Connecting Culture, History and Heritage: Museum of Chinese Australian History

连接文化、历史和遗产:澳华历史博物馆

Date: Friday 8 March 2024

Time: 11:00 am to 12:30 pm (GMT)

Venue: Online

 

Zoom ID: 829 1750 5030

Password: 12345

Meeting link:

 

https://ntu-sg.zoom.us/j/82917505030?pwd=cFVXMzB5OVdCS00vek5Wa0tvRU11QT09

 

The talk will be given in English. Simultaneous translation into Mandarin Chinese is provided.

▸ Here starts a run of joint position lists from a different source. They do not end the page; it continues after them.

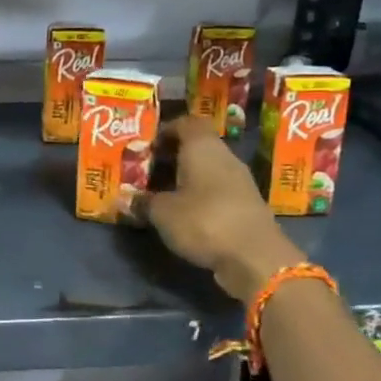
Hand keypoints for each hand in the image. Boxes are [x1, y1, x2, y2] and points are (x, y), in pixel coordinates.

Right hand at [144, 117, 302, 300]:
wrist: (256, 258)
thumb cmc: (204, 220)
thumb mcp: (162, 212)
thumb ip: (143, 202)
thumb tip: (124, 199)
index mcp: (203, 147)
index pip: (187, 122)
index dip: (167, 129)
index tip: (148, 145)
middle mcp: (224, 157)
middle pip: (197, 146)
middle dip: (173, 156)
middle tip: (148, 171)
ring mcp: (240, 182)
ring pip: (208, 170)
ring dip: (186, 178)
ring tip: (162, 194)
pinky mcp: (247, 206)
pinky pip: (218, 191)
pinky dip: (201, 197)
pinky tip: (185, 214)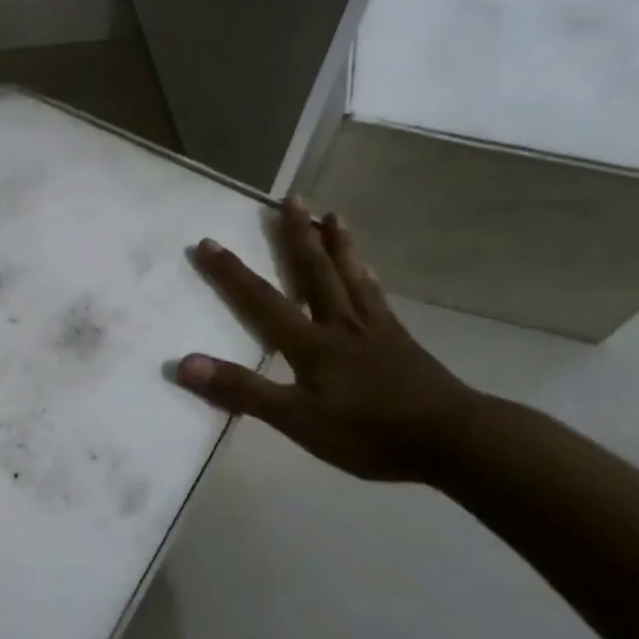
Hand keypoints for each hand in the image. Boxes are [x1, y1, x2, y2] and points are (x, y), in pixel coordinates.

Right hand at [174, 200, 478, 482]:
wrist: (453, 439)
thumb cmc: (369, 432)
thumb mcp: (296, 419)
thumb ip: (242, 390)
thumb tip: (185, 364)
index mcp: (311, 344)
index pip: (261, 300)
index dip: (231, 273)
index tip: (207, 242)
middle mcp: (340, 325)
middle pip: (314, 272)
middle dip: (296, 237)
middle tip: (290, 199)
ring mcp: (374, 330)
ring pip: (351, 276)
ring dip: (337, 244)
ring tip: (332, 215)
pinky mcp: (400, 342)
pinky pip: (378, 298)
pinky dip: (368, 276)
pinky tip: (370, 271)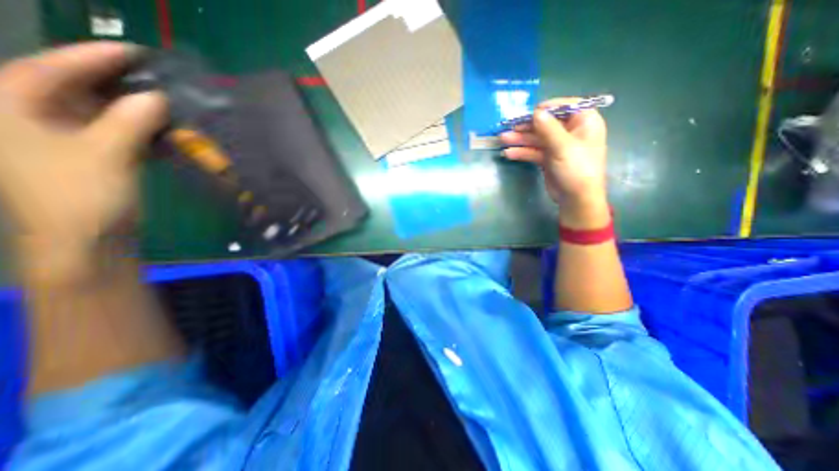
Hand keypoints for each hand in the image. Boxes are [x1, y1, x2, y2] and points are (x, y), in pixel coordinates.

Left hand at [1, 43, 167, 256]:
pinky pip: (122, 136)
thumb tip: (158, 98)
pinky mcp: (97, 158)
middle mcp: (36, 118)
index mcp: (12, 109)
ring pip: (106, 114)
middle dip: (119, 83)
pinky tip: (169, 134)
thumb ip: (129, 121)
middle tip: (157, 78)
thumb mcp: (105, 154)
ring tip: (170, 105)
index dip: (94, 57)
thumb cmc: (81, 194)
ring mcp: (69, 140)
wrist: (87, 239)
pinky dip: (146, 134)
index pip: (52, 69)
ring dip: (139, 111)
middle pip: (79, 89)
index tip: (135, 51)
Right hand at [497, 99, 610, 229]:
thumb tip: (535, 112)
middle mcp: (570, 131)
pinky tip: (509, 153)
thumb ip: (548, 128)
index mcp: (583, 121)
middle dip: (526, 127)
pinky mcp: (548, 158)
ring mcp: (558, 146)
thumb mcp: (563, 146)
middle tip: (508, 127)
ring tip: (502, 139)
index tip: (528, 113)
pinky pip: (533, 151)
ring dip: (520, 139)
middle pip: (545, 124)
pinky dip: (522, 152)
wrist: (576, 198)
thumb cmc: (577, 169)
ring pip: (537, 138)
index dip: (545, 109)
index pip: (564, 106)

Chair: Cangbai Wang, Co-Director, HOMELandS

Speaker: Mark Wang, CEO, Museum of Chinese Australian History

This talk will discuss how the Museum has broadened its activities over the last five years to create a socially connected community that places all Chinese Australians and their descendants in the context of their diverse diasporic journeys over the past two centuries to the present day. Our inclusive focus strengthens our identity as individuals and as a community in a contemporary Australian multicultural society.

The talk will include:

  • Background of the Museum of Chinese Australian History
  • History of Chinese in Australia
  • Standing on 3 pillars of understanding – Culture, History and Heritage
  • The Museum’s operations, its collection, current research and public programs
  • The Museum’s future plan for growth

The event is jointly hosted by HOMELandS (Hub On Migration, Exile, Languages and Spaces) at the University of Westminster and the Chinese Heritage Centre of Nanyang Technological University, Singapore. It is organised as part of the ‘Global Diasporic Chinese Museums Network Initiative’ project funded by AHRC.

About the speaker:

Mark Wang is a fifth generation Chinese Australian, a descendant of his mother’s great grandfather, who arrived in Australia during the 1830s. The family established businesses in Melbourne’s Chinatown in the 1930s. Whilst Mark’s father, David Wang, migrated to Australia from Shanghai in 1948 and diligently grew a successful importing business, David then became the first Chinese Melbourne City Councilor in the 1970s. Mark studied at the National Gallery of Victoria Art School then travelled around China extensively to import arts and crafts products for his father’s business. With his family background and sense of civic duty, Mark has an insightful interest and understanding of the Chinese diaspora in Australia and has supported the Chinese Museum since its inception in 1984.